Magnetohydrodynamic Turbulence in Heliospheric Physics: From Coronal and Solar Wind Heating to Kinetic Effects

We have recently studied the Parker field line tangling problem for coronal heating comprehensively via longtime high-resolution simulations of the dynamics of a coronal loop in Cartesian geometry within the framework of reduced magnetohydrodynamics (RMHD). Although the turbulent cascade prevents the magnetic field lines from becoming strongly entangled, current sheets are continuously formed and dissipated.

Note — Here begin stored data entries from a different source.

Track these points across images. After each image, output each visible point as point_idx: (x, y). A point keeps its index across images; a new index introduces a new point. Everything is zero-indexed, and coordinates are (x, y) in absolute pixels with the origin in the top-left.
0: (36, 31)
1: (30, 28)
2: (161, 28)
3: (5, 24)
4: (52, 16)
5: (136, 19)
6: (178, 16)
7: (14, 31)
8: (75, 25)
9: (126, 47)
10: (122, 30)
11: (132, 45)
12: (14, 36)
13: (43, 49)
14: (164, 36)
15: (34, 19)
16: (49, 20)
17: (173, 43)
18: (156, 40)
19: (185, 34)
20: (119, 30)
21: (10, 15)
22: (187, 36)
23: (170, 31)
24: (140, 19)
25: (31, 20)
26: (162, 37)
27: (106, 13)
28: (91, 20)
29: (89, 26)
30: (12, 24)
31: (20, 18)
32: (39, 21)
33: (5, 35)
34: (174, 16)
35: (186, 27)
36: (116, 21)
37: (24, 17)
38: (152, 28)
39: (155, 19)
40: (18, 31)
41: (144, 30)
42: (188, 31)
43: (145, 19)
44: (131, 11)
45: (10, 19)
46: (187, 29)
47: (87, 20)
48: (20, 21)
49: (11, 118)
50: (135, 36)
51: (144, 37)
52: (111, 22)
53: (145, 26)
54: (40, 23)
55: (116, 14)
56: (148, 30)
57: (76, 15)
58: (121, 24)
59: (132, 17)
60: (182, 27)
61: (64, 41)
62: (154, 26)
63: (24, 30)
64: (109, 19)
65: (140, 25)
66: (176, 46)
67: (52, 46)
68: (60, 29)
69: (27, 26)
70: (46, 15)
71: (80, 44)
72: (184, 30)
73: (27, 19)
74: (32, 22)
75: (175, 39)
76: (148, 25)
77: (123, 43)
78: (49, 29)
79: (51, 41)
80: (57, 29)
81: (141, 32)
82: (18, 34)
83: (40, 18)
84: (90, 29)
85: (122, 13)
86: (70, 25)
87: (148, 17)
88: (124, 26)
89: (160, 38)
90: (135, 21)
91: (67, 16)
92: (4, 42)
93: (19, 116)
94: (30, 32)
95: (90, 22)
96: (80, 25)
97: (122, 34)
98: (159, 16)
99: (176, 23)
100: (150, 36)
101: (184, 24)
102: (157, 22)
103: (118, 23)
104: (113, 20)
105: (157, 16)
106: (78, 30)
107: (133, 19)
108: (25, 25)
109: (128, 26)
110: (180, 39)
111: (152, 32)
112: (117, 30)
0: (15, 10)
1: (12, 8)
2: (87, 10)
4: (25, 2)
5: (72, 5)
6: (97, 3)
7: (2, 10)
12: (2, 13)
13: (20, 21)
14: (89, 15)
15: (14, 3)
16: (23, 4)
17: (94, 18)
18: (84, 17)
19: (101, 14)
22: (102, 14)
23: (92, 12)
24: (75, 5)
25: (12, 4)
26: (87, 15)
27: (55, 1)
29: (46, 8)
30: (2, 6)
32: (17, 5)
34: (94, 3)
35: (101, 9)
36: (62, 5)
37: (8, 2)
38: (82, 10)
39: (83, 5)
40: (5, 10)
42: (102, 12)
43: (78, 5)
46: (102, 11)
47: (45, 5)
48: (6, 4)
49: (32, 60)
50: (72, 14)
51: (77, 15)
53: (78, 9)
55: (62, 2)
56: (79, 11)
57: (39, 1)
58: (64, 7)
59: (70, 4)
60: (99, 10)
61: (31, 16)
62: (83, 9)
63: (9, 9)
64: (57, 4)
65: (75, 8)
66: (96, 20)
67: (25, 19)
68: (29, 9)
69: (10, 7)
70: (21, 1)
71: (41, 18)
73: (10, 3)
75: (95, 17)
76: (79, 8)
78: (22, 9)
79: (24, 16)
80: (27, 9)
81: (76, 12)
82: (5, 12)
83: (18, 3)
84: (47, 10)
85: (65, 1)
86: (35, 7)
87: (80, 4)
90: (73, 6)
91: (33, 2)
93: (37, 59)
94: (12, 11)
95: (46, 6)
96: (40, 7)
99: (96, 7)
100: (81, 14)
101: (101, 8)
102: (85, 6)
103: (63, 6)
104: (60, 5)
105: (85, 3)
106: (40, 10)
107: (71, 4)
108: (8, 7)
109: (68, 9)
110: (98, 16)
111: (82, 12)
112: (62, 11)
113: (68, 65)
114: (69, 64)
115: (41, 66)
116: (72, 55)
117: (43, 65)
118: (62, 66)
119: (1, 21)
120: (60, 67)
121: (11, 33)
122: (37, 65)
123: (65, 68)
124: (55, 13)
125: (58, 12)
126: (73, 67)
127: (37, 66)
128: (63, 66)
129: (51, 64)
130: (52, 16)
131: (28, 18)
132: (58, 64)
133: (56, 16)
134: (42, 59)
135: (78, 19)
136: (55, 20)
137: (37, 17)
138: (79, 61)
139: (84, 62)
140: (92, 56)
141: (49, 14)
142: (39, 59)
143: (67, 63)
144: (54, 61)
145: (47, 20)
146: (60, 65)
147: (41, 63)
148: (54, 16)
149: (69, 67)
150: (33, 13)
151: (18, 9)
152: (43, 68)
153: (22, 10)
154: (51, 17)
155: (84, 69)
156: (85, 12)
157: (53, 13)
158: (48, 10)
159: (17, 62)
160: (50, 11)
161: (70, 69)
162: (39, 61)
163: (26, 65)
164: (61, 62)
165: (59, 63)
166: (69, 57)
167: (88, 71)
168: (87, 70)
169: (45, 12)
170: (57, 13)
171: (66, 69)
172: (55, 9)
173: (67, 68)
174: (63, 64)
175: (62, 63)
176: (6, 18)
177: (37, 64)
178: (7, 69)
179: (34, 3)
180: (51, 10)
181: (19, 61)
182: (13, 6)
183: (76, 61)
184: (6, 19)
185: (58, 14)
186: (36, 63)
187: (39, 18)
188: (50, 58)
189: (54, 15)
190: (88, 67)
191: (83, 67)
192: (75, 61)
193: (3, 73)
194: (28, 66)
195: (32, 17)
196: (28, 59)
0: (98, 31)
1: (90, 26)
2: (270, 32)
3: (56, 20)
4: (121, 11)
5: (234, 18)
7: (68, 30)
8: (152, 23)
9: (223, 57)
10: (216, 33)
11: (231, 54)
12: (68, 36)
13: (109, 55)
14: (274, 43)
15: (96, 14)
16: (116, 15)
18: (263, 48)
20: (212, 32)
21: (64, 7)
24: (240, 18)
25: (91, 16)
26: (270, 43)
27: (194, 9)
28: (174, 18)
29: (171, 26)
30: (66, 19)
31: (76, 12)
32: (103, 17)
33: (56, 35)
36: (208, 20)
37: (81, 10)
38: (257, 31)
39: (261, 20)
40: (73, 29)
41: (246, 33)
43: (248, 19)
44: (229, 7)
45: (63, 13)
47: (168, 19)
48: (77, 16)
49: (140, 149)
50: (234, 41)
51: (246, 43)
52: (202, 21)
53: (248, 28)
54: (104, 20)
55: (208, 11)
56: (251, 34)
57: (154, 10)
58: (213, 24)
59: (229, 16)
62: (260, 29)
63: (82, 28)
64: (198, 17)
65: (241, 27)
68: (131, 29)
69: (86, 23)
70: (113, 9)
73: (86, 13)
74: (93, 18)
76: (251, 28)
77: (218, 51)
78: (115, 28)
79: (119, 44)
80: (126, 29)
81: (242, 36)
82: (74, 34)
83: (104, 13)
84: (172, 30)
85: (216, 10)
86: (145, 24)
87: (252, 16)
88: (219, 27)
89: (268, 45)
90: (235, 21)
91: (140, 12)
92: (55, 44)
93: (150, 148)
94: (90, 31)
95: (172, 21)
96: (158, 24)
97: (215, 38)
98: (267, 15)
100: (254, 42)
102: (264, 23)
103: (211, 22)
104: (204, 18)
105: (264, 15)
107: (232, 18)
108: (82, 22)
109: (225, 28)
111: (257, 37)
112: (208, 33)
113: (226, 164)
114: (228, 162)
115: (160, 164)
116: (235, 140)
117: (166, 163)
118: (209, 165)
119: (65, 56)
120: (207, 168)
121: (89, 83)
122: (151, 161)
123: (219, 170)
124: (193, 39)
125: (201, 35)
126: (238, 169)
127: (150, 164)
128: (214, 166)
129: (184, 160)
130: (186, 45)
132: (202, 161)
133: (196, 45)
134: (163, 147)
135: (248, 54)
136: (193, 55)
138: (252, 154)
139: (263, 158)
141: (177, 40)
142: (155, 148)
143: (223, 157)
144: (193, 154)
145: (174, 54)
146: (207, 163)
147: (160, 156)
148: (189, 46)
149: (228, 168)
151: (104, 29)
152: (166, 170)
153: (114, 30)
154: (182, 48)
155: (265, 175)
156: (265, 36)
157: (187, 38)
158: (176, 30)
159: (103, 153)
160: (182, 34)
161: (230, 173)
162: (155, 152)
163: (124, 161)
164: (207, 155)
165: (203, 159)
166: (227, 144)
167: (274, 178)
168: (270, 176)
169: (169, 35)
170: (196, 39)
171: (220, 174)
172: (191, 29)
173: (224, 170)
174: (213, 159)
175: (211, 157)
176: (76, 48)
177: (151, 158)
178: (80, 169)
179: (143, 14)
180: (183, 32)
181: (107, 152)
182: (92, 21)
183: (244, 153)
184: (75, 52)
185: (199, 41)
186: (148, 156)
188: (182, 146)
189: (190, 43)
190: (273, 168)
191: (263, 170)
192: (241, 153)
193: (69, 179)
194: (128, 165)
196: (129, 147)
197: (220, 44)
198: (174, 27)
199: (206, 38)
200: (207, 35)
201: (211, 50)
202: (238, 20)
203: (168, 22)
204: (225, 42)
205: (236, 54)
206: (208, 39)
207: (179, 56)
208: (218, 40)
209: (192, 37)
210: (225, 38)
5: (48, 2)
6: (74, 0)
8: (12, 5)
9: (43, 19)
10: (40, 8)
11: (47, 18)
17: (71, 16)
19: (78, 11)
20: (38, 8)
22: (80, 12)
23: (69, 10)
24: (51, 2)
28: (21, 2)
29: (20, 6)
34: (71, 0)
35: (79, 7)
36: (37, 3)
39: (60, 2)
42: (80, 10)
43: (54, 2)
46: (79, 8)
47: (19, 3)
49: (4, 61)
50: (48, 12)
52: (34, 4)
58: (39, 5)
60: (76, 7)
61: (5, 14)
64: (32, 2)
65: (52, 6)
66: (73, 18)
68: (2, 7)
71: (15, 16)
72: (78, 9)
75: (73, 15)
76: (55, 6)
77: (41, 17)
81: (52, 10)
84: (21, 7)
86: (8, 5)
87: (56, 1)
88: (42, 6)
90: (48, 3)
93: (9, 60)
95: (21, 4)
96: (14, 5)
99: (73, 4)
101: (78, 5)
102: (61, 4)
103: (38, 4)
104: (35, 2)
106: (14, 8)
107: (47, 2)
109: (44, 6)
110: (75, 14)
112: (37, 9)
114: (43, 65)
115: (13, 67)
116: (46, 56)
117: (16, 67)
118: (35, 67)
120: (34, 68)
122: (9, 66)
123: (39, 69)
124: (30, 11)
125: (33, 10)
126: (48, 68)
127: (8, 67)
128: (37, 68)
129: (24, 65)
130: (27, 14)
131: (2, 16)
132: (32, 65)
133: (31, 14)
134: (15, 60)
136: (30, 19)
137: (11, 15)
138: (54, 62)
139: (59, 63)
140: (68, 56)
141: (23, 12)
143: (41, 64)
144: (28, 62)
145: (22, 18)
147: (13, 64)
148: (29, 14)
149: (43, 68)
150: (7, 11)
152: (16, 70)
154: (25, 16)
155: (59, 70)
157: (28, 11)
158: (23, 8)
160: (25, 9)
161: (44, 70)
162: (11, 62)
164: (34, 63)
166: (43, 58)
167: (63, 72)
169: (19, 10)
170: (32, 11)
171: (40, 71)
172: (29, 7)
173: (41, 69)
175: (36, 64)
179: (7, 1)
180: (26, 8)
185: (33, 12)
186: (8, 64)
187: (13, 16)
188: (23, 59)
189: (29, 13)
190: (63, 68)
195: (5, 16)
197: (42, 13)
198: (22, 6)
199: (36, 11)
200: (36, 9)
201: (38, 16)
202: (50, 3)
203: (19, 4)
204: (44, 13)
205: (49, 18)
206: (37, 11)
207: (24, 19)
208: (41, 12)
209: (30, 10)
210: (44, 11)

Current sheets are the result of the nonlinear cascade that transfer energy from the scale of convective motions down to the dissipative scales, where it is finally converted to heat and/or particle acceleration. We have derived scaling laws for this process which depend only on the ratio between the photospheric eddy turnover time and the loop Alfvén wave crossing time.
Along open field lines in the solar corona, nonlinear couplings are driven by reflection of Alfvén waves off the solar wind density gradients. I will also discuss simulations of this process using a simplified shell-model, starting from the coronal base up to 17 solar radii, well beyond the Alfvénnic critical point. Turbulent dissipation is found to account for at least half of the heating required to sustain the background imposed solar wind and its shape is found to be determined by the reflection-determined turbulent heating below 1.5 solar radii. Therefore reflection and reflection-driven turbulence are shown to play a key role in the acceleration of the fast solar wind and origin of the turbulent spectrum found at 0.3 AU in the heliosphere.
At smaller scales, Alfvénnic turbulence folds into wave-particle interactions. If time permits I will discuss interactions occurring through ion-cyclotron resonance and nonlinear trapping due to the growth of parametric instabilities. Cyclotron interactions control the evolution of the temperature anisotropy providing a perpendicular heating which contrasts the adiabatic cooling caused by the expansion of the solar wind. Ion-acoustic modes driven by parametric effects produce a velocity beam in the particle distribution function, and the resulting proton distribution functions are in reasonable agreement with Helios data.